▶ _Descrizione del problema_: Ripeti parola per parola il passo della recensione del film L’infiltrata che comincia con "Di cinema sull’ETA" e prosegue fino a "fiducia dei terroristi.".

Di cinema sull’ETA se ne è fatto, non poco, in Spagna. Fiction e documentari, cronaca giudiziaria e racconto intimista, storie di vittime (Maixabel, Todos están muertos) e, più raramente, di carnefici. Sembrava che il filone si fosse esaurito insieme alla spinta del movimento di indipendenza basco, che ha deposto le armi nel 2017. Invece negli ultimi anni è rinato, ibridandosi con il genere e attingendo al patrimonio di testimonianze custodite dai corpi di sicurezza. Dopo El hijo zurdo o Patria, L’infiltrata racconta l’ETA dall’interno, attraverso gli occhi di una poliziotta che dopo anni di copertura riesce a attirare la fiducia dei terroristi.

Arantxa Echevarría firma un thriller solido, asciutto, senza cedimenti: una storia vera di infiltrazione nei ranghi dell’indipendentismo basco radicale, costruita con rigore narrativo e una regia priva di orpelli, tutta centrata sulla tensione interna della protagonista. Gli spagnoli confermano di avere una padronanza rara del thriller a bassa frequenza, senza gli eccessi della tradizione americana, ma più sfumato, compassato, d’atmosfera.

Il cuore del film è Carolina Yuste, premiata con il Goya e capace di dare vita a un personaggio spigoloso, opaco, non chiaramente empatico. Una donna che viene scelta perché può sparire nel ruolo, diventare invisibile. E qui il film apre una chiave di lettura meno congenita al genere: L’infiltrata è anche un film sul patriarcato, sul modo in cui le figure maschili - sia i poliziotti che i militanti - gestiscono il potere, delegano, usano, ordinano. Il corpo della protagonista si piega, si fa letteralmente strumento operativo, contenitore di identità, terreno strategico di obiettivi altrui.

Senza grandi scene madri, sul filo di una tensione però costante, giocata proprio su questa dialettica tra potere maschile e ricerca di riconoscibilità femminile. Con un finale che scioglie l’intreccio ma non l’ambiguità politica dell’approccio.

(Voci di dati archiviate)

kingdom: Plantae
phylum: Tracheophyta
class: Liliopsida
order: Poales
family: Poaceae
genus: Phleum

▶ _Risposta qui sotto_:
Di cinema sull’ETA se ne è fatto, non poco, in Spagna. Fiction e documentari, cronaca giudiziaria e racconto intimista, storie di vittime (Maixabel, Todos están muertos) e, più raramente, di carnefici. Sembrava che il filone si fosse esaurito insieme alla spinta del movimento di indipendenza basco, che ha deposto le armi nel 2017. Invece negli ultimi anni è rinato, ibridandosi con il genere e attingendo al patrimonio di testimonianze custodite dai corpi di sicurezza. Dopo El hijo zurdo o Patria, L’infiltrata racconta l’ETA dall’interno, attraverso gli occhi di una poliziotta che dopo anni di copertura riesce a attirare la fiducia dei terroristi.